При переправе через речушку Красивая Меча утонул царский бомбардир. И глубины-то было – едва больше метра, а он утонул. Даже кареты и повозки переправляли, не выпрягая из них лошадей, лишь подстраховывая канатами с отвального берега. Одна из лошадей, на которых передвигался царский отряд, испугалась плывущей мимо коряги, дёрнулась в сторону и провалилась в омут. В считанные мгновения на поверхности осталась только треуголка бедняги. Солдат, растерявшись, хотел спрыгнуть с лошади, но ноги его, обутые поверх сапог в чулки ОЗК, вопреки правилам, были продеты в стремена, запутались в них и не дали всплыть своему хозяину. Лошадь выбралась из омута, но, вместо того, чтобы устремиться на сушу, стала вертеться на месте, словно решая, к какому берегу пристать, пока Незабудько не бросился в воду и не вытащил её за уздцы из воды вместе с утопленником. Откачать солдата не удалось, и его похоронили на высоком берегу этой, в общем-то, тихой речки с таким красивым названием.

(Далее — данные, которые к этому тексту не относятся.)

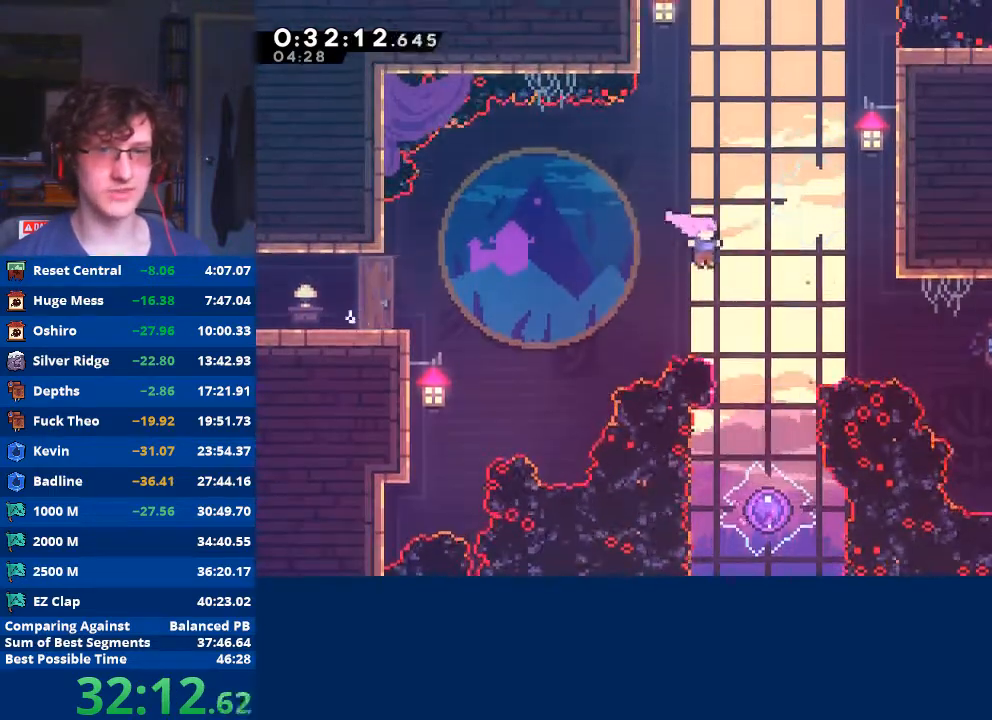
{"buttons": [], "left_stick": "center", "events": [[67, "left_stick", "down"], [100, "X", "down"], [267, "X", "up"], [500, "left_stick", "center"]]}
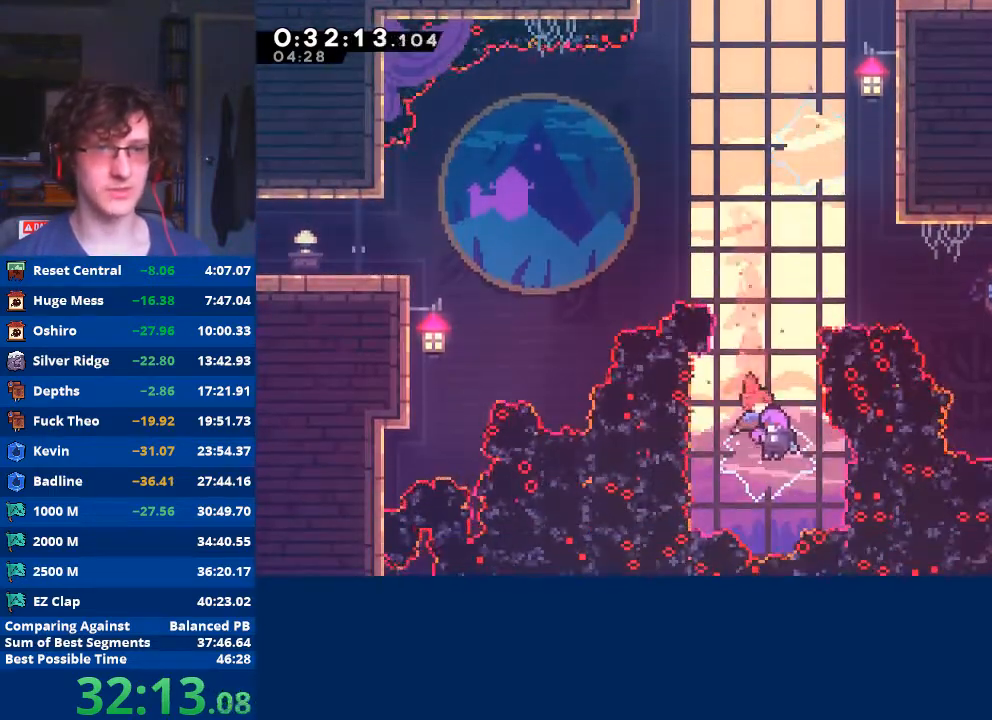
{"buttons": [], "left_stick": "up", "events": [[100, "left_stick", "up"]]}
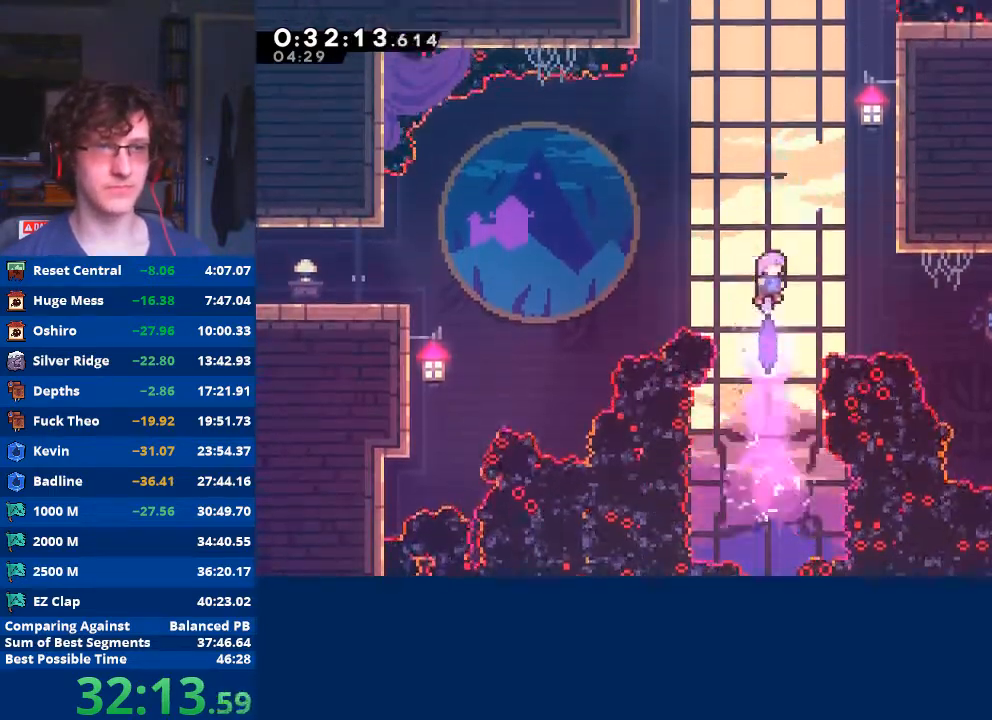
{"buttons": ["X"], "left_stick": "up-left", "events": [[167, "X", "down"], [367, "X", "up"], [467, "X", "down"], [467, "left_stick", "up-left"]]}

Происшествие произвело на Маковея тяжёлое впечатление. Пока хоронили солдата, перед глазами у него стоял веселый, молодой, пританцовывающий от нетерпения, готовый сделать всё, что прикажут, до самоотречения любимый своими подчинёнными, капитан войсковой разведки Серёга Горбатов. И ещё – пятнадцатилетняя девчушка, которая, узнав о смерти и похоронах их спасителя, убежала из карантина, пешком, по незнакомой дороге за пятнадцать километров пришла на кладбище, дождалась, пока закончатся речи и все разойдутся, подошла к свежей могиле, легла на неё и обняла, насколько могла, руками. И так пролежала до следующего утра, пока на могилу, чтобы убрать её, не пришёл церковный служка.

Теперь Владимир Михайлович, покачиваясь в удобном кресле своего экипажа, угрюмо молчал, вполуха слушал, о чем спорили Маслов и Костров с отцом Александром, и вспоминал рассказ Виктора Ледяева об экспедиции в Крым.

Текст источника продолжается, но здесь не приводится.